A problem to train a model for Russian language

Question

A problem to train a model for Russian language

avostryakov opened this issue 7 years ago · 19 comments

I took 5 million lines from Russian wikipedia dump (extracted text), create alphabet_ru.txt with the following text (all files in UTF-8):
абвгдеёжзийклмнопрстуфхцчьъшщыэюя
I trained a model:
~/JamSpell/build$ ./main/jamspell train alphabet_ru.txt ~/Downloads/xaa model_wiki_ru.bin
[info] loading text
[info] generating N-grams 0
[info] processed 0%
[info] generating keys
[info] ngrams1: 1592588
[info] ngrams2: 27563594
[info] ngrams3: 57626371
[info] total: 86782553
[info] generating perf hash
[info] finished, buckets: 108478199
[info] buckets filled

It looks like it was created without errors but when I tried to correct misspelled words it doesn't work:

import jamspell
corrector = jamspell.TSpellCorrector()
corrector.LoadLangModel('model_wiki_ru.bin')
corrector.FixFragment(u'Папа пощел погуоять в метро.')

corrector.GetCandidates([u'погуоять'], 0)
()

"пощел погуоять" weren't corrected! In the same time your small model correct these words!
I tried phrases with several completely corrupted words with zero effect, no correct, no suggestions

Where is my mistake?

Answer 1 · 2018-01-30T11:25:29.000Z

Could you please upload somewhere your text file, your aplabet file and a result model? I'll try to reproduce.

Answer 2 · 2018-01-30T12:48:45.000Z

a text file, an alphabet and a resulted model:
https://yadi.sk/d/bR-lGoul3RvABF
https://yadi.sk/i/lhOR_cTx3RvACe
https://yadi.sk/d/24oGPHpz3RvAKK

Answer 3 · 2018-01-30T20:03:18.000Z

I tried to train model - everything is ok. But your model is not working. What is your OS, 32/64, compiler? Seems like there is some issues with model serialization, I tested on 64bit mac and linux.

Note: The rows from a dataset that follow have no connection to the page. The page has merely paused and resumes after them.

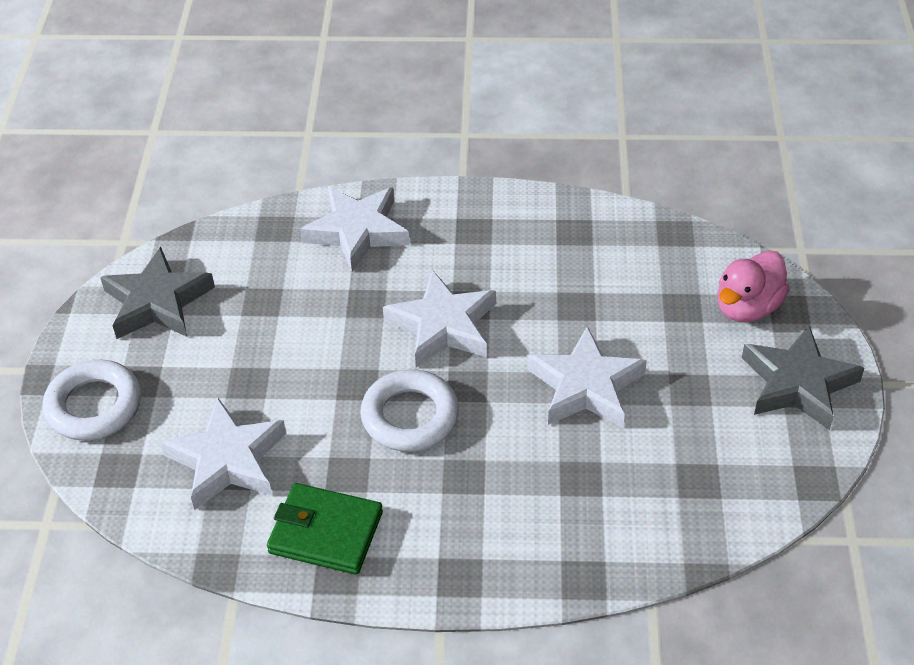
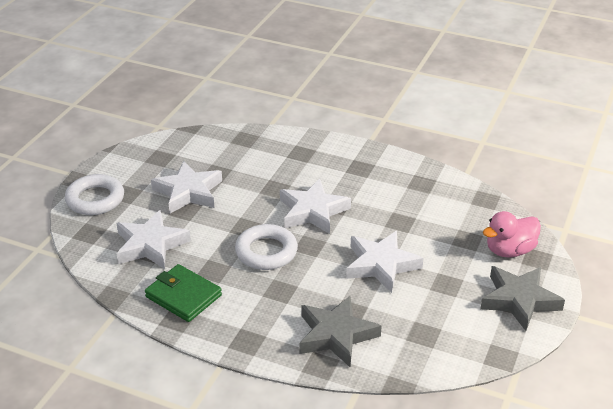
camera: 20 degrees right, 10 degrees down
(157, 302) = (158, 158): grey star -> grey star (336, 335)
(357, 231) = (291, 152): white star -> white star (188, 192)

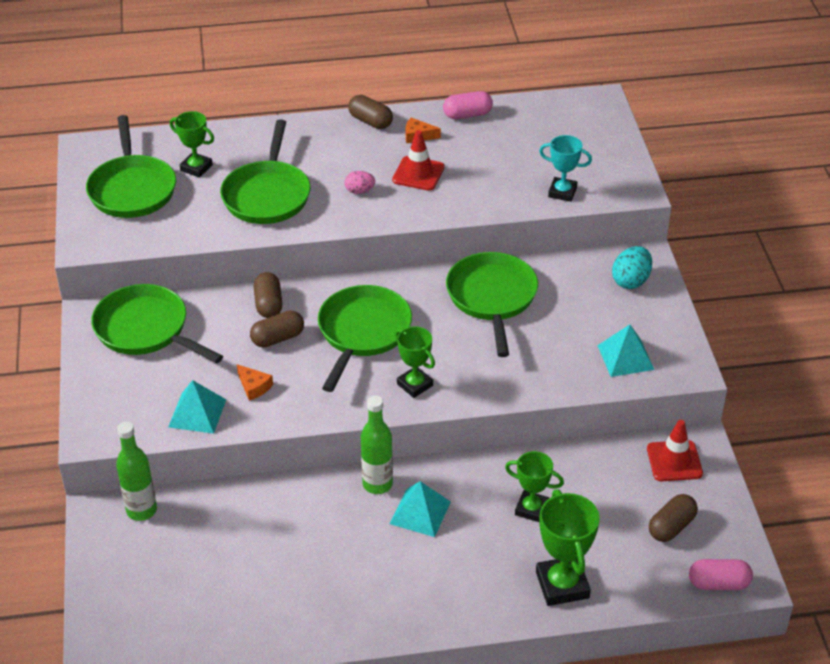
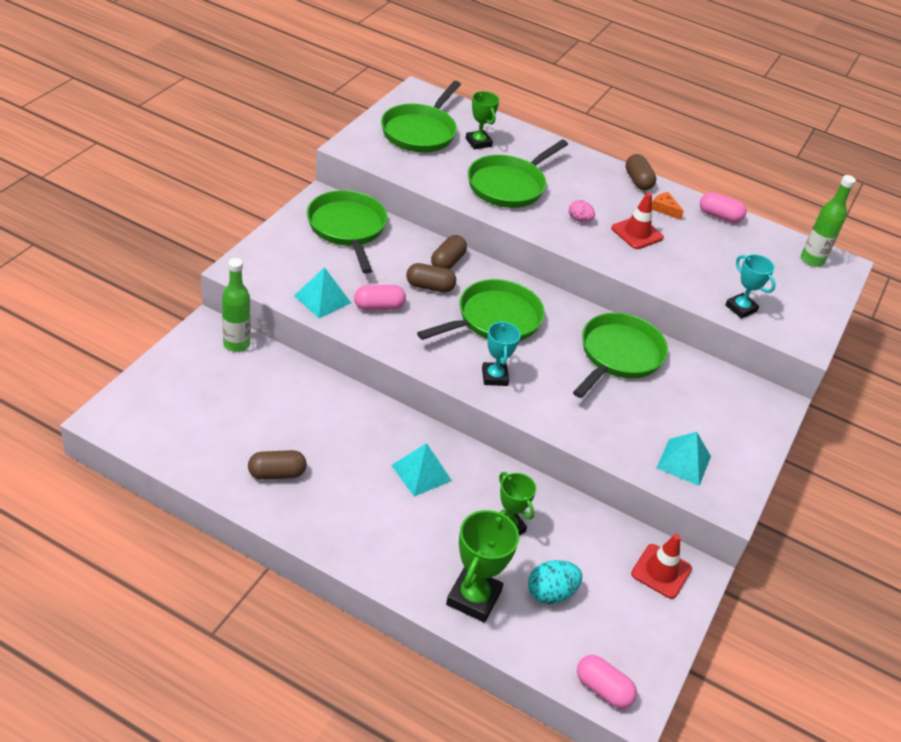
camera: 30 degrees right, 0 degrees up
(254, 387) = (379, 306): orange cheese -> pink capsule
(377, 484) = (411, 433): green bottle -> green bottle (812, 260)
(415, 385) = (494, 377): green trophy -> turquoise trophy
(631, 281) = (747, 411): turquoise egg -> turquoise egg (550, 593)
(671, 527) = (607, 618): brown capsule -> brown capsule (277, 473)

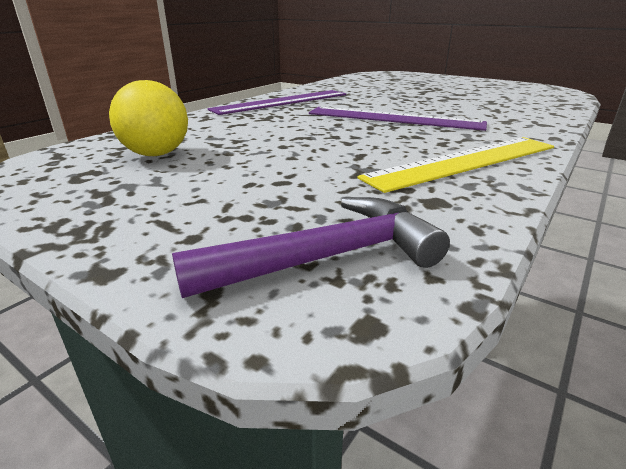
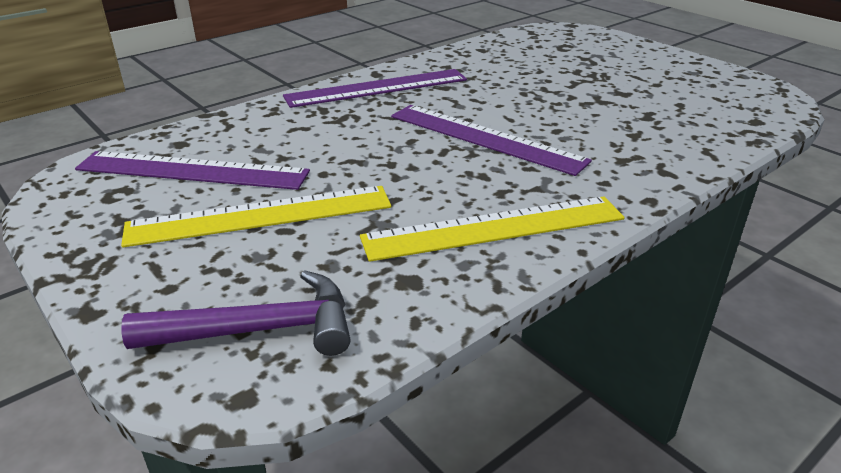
camera: 15 degrees right, 5 degrees up
(156, 154) = (192, 171): yellow ball -> purple ruler
(249, 175) = (260, 216): none -> yellow ruler

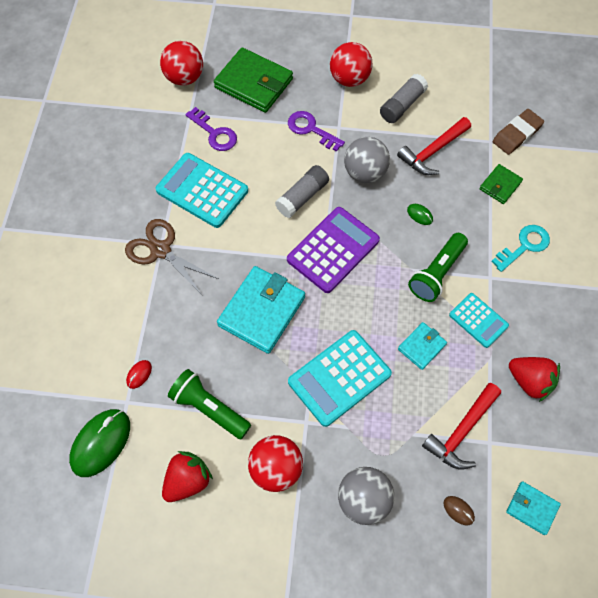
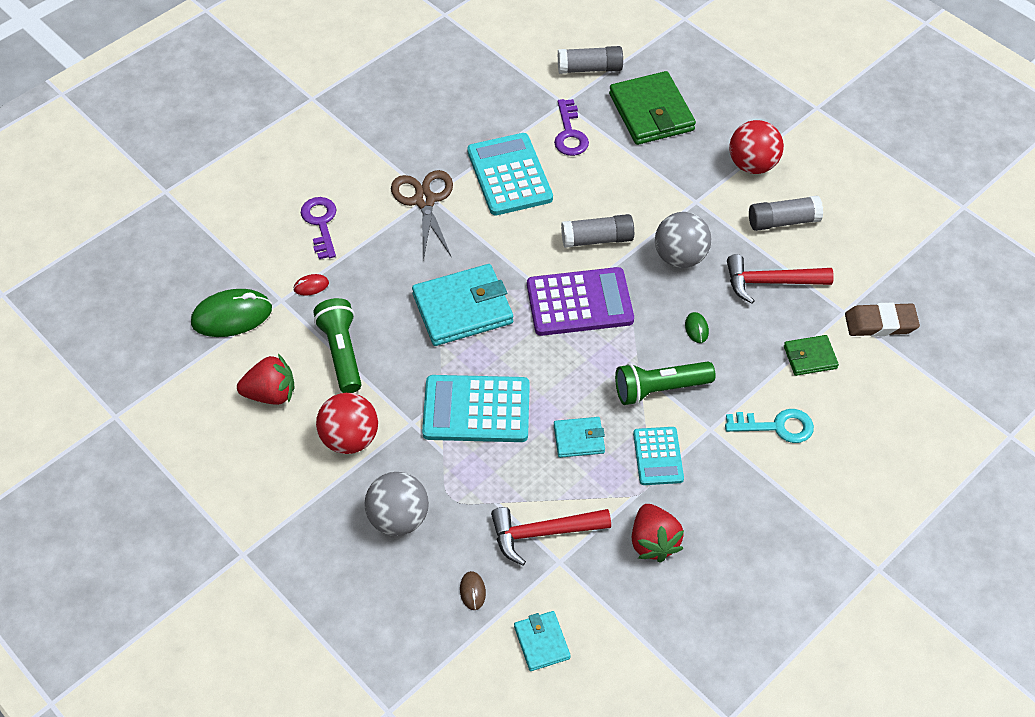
camera: 40 degrees right, 10 degrees down
(184, 78) = (589, 69): red ball -> grey glue stick
(311, 129) = (666, 186): purple key -> purple key (321, 224)

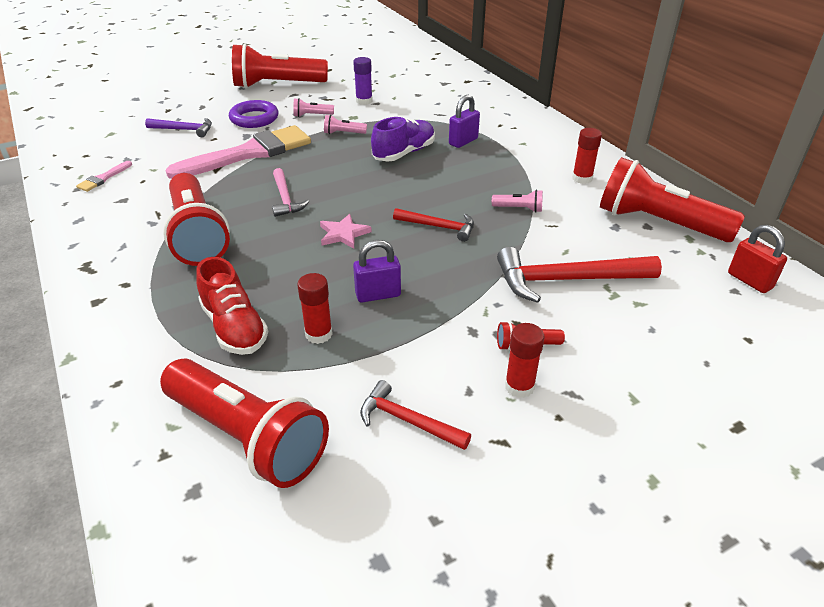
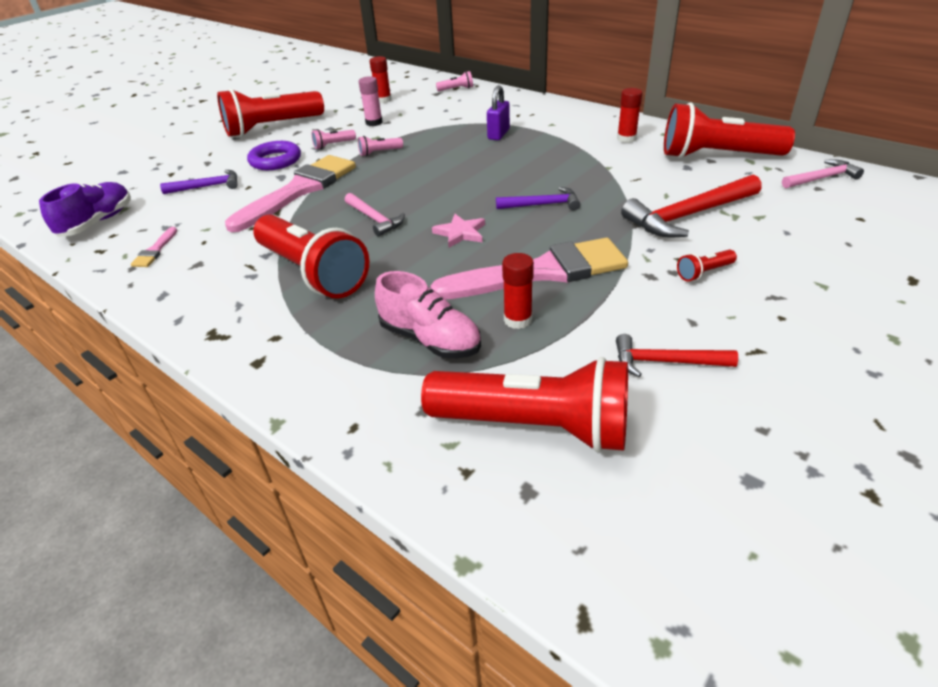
camera: 20 degrees left, 0 degrees up
(234, 327) = (430, 339): red shoe -> pink shoe
(364, 101) = (374, 123): purple glue stick -> pink glue stick
(378, 295) = (541, 272): purple padlock -> pink brush
(404, 153) = (453, 155): purple shoe -> purple shoe (97, 222)
(439, 227) = (542, 205): red hammer -> purple hammer
(519, 209) = (597, 173): pink flashlight -> pink flashlight (456, 89)
(519, 386) = (729, 305): red glue stick -> red glue stick (383, 100)
(749, 281) = (822, 178): red padlock -> pink hammer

Answer 4 · 2018-01-30T21:13:25.000Z

Ubuntu 16.04 Desktop. 64bit I think. python2 + virtual env.

Answer 5 · 2018-01-30T21:37:37.000Z

Logs when I compiled jamspell from source code:

cmake ..
-- The C compiler identification is GNU 5.4.0
-- The CXX compiler identification is GNU 5.4.0
-- Check for working C compiler: /usr/bin/cc
-- Check for working C compiler: /usr/bin/cc -- works
-- Detecting C compiler ABI info
-- Detecting C compiler ABI info - done
-- Detecting C compile features
-- Detecting C compile features - done
-- Check for working CXX compiler: /usr/bin/c++
-- Check for working CXX compiler: /usr/bin/c++ -- works
-- Detecting CXX compiler ABI info
-- Detecting CXX compiler ABI info - done
-- Detecting CXX compile features
-- Detecting CXX compile features - done
-- Could NOT find GTest (missing: GTEST_LIBRARY GTEST_INCLUDE_DIR GTEST_MAIN_LIBRARY)
-- Configuring done
-- Generating done
-- Build files have been written to: /home/antoly/JamSpell/build

/usr/bin/cc version:
COLLECT_GCC=/usr/bin/cc
COLLECT_LTO_WRAPPER=/usr/lib/gcc/x86_64-linux-gnu/5/lto-wrapper
Target: x86_64-linux-gnu
Configured with: ../src/configure -v --with-pkgversion='Ubuntu 5.4.0-6ubuntu1 16.04.4 --with-bugurl=file:///usr/share/doc/gcc-5/README.Bugs --enable-languages=c,ada,c++,java,go,d,fortran,objc,obj-c++ --prefix=/usr --program-suffix=-5 --enable-shared --enable-linker-build-id --libexecdir=/usr/lib --without-included-gettext --enable-threads=posix --libdir=/usr/lib --enable-nls --with-sysroot=/ --enable-clocale=gnu --enable-libstdcxx-debug --enable-libstdcxx-time=yes --with-default-libstdcxx-abi=new --enable-gnu-unique-object --disable-vtable-verify --enable-libmpx --enable-plugin --with-system-zlib --disable-browser-plugin --enable-java-awt=gtk --enable-gtk-cairo --with-java-home=/usr/lib/jvm/java-1.5.0-gcj-5-amd64/jre --enable-java-home --with-jvm-root-dir=/usr/lib/jvm/java-1.5.0-gcj-5-amd64 --with-jvm-jar-dir=/usr/lib/jvm-exports/java-1.5.0-gcj-5-amd64 --with-arch-directory=amd64 --with-ecj-jar=/usr/share/java/eclipse-ecj.jar --enable-objc-gc --enable-multiarch --disable-werror --with-arch-32=i686 --with-abi=m64 --with-multilib-list=m32,m64,mx32 --enable-multilib --with-tune=generic --enable-checking=release --build=x86_64-linux-gnu --host=x86_64-linux-gnu --target=x86_64-linux-gnu
Thread model: posix
gcc version 5.4.0 20160609 (Ubuntu 5.4.0-6ubuntu1~16.04.4)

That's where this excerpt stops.